To the surprise of many, Game of Thrones' season 8 finale ended with Jon Snow not on the Iron Throne, but instead returning to join the Night's Watch as his punishment for killing Daenerys Targaryen. It's a fate that brings Jon's story full circle, as Game of Thrones began with the "Stark bastard" choosing to take the black and head to the Wall, with the ambition of protecting the realms of men. However, the White Walkers have already been defeated, the Wall compromised, and the men of the Night's Watch almost entirely eradicated, so taking the black doesn't mean what it used to.
Jon being sent to the Wall was a compromise. As Tyrion explained, either giving Jon to the Unsullied or setting him free completely would have started a war. Jon still wanted nothing to do with ruling Westeros, so his "punishment" suited him just fine. He turned his back on his Targaryen heritage - and with it the Iron Throne - and instead went back to the North, where he has always been drawn and has always seemed most comfortable. As Tormund said to him the last time they parted, "You've got the North in you."
Upon his arrival at Castle Black, Jon found Tormund, Ghost, and the Wildlings waiting for him. It was clear that manning the Wall was no longer important, so Jon chose instead to venture North of the Wall with his fellow Northmen. With the White Walkers gone and no more Crows guarding the Wall, the icy reaches of the North are now a safer place for the Free Folk to live. It's possible (and fans will surely speculate) that Jon could establish some sort of new kingdom there as the new King Beyond the Wall. However, since there won't be a Game of Thrones season 9, we'll probably never know for sure.
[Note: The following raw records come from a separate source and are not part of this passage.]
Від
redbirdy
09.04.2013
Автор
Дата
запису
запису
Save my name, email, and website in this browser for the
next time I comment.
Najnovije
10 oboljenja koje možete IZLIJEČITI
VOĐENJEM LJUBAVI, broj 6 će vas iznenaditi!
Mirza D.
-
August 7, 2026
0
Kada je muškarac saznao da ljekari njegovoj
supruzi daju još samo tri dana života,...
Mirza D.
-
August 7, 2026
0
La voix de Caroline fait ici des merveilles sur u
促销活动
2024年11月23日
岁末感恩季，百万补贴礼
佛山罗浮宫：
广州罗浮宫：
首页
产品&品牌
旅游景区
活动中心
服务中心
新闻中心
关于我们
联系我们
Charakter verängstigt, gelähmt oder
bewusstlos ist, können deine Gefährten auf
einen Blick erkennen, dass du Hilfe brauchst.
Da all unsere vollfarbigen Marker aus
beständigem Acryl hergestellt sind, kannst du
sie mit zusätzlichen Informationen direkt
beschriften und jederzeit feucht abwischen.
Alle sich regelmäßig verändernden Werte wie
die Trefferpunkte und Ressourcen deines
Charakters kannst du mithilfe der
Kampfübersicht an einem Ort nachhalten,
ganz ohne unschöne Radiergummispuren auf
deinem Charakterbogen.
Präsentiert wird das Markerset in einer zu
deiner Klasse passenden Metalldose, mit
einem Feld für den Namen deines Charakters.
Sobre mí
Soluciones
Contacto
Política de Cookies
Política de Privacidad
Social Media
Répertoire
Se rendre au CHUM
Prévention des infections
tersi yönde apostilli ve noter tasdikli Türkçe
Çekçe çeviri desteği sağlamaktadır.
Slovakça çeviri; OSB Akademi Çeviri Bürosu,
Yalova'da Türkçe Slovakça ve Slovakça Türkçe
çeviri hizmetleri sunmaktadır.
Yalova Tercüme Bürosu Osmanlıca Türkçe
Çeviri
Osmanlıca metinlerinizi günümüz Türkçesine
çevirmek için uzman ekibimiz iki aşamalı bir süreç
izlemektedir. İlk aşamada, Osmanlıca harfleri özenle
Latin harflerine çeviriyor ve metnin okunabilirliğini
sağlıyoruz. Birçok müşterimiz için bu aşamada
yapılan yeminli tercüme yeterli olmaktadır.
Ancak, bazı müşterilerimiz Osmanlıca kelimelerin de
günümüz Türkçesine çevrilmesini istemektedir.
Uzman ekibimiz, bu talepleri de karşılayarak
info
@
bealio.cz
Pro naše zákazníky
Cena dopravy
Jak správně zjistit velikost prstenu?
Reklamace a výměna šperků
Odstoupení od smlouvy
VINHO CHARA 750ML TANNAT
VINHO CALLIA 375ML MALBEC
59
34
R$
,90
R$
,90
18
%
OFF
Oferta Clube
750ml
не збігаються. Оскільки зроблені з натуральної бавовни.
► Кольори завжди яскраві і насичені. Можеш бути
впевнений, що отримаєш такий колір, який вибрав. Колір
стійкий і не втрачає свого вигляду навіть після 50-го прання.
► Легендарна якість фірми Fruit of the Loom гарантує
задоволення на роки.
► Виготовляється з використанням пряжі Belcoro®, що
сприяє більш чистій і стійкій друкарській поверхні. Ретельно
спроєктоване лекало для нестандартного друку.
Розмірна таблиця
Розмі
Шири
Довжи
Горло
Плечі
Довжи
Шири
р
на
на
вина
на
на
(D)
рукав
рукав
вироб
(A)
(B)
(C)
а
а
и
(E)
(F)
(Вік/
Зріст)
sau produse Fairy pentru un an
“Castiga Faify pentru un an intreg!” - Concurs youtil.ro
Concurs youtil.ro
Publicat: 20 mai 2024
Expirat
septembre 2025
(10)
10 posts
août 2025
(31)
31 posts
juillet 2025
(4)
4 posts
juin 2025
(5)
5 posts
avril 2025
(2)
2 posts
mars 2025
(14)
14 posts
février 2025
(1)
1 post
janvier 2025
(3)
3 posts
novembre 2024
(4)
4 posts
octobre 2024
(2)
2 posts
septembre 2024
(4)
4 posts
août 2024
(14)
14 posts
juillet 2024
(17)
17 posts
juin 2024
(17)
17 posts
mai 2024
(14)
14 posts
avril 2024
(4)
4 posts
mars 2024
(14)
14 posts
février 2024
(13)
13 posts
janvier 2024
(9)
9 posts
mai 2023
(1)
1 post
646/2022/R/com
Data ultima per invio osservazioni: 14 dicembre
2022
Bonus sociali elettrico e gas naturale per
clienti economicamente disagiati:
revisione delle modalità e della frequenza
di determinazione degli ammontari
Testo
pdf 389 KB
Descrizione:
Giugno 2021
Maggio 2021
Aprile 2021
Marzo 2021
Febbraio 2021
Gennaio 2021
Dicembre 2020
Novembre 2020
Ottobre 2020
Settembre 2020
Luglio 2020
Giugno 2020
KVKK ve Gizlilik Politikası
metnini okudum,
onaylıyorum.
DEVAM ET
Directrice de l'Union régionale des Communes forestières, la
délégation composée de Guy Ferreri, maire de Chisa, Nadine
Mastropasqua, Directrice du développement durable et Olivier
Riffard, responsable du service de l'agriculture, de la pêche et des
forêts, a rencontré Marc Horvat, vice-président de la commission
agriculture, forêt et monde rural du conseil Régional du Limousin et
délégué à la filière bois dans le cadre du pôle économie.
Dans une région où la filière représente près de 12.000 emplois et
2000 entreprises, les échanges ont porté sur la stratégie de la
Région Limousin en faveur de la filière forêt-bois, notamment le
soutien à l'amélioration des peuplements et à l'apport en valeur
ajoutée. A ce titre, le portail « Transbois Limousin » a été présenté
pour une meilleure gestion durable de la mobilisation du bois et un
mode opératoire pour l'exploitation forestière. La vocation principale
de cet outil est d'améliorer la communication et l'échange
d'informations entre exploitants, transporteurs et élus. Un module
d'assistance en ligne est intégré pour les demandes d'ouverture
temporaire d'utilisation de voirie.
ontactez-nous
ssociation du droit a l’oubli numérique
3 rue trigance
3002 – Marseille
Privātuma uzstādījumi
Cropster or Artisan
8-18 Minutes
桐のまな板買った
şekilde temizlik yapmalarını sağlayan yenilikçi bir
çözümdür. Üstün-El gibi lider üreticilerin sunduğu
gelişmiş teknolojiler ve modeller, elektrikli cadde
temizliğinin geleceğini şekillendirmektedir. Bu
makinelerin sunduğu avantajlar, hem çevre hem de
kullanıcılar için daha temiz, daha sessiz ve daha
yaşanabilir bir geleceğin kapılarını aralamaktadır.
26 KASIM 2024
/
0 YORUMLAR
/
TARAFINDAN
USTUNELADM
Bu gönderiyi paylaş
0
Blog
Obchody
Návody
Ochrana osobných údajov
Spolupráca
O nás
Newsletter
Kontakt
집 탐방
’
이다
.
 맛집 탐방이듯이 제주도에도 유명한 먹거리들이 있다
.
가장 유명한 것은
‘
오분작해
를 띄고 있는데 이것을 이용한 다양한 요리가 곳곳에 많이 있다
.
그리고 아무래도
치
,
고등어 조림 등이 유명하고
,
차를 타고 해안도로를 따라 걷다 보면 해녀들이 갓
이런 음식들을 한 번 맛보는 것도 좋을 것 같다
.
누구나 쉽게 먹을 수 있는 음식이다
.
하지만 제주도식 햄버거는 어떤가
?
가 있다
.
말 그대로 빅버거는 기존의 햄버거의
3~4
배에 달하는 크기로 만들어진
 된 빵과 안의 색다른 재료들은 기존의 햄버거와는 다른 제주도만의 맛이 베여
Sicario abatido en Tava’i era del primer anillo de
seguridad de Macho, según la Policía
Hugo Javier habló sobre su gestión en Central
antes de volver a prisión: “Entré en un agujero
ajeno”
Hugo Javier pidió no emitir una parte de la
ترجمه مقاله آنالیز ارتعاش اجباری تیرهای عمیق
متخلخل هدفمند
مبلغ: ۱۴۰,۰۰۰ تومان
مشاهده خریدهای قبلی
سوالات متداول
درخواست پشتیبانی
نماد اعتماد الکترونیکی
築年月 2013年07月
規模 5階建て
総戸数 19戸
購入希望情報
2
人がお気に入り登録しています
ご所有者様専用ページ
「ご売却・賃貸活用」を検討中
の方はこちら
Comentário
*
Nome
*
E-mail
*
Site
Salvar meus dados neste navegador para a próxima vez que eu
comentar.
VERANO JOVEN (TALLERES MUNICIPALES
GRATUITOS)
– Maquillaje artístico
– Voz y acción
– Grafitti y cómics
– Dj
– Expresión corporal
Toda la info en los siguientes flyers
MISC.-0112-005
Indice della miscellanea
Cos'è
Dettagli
What's particularly poetic about Game of Thrones' final scene is the way it mirrors the very first scene of the pilot episode. The show began with three brothers of the Night's Watch opening the gate at Castle Black and heading north into the woods, where viewers were introduced to the White Walkers and their wights for the first time. The show ends in the same way, except this time it's Jon heading out to explore, and the Wildlings no longer have to fear the undead.
Jon is not alone in ending the series by starting as journey, as Drogon flew to the east with Daenerys' body, Grey Worm took the Unsullied to Naath, and Arya decided to get on a ship and explore what's "West of Westeros." There could probably be half a dozen spinoff shows exploring what happens to each of these characters next, but perhaps it's better left to our imagination.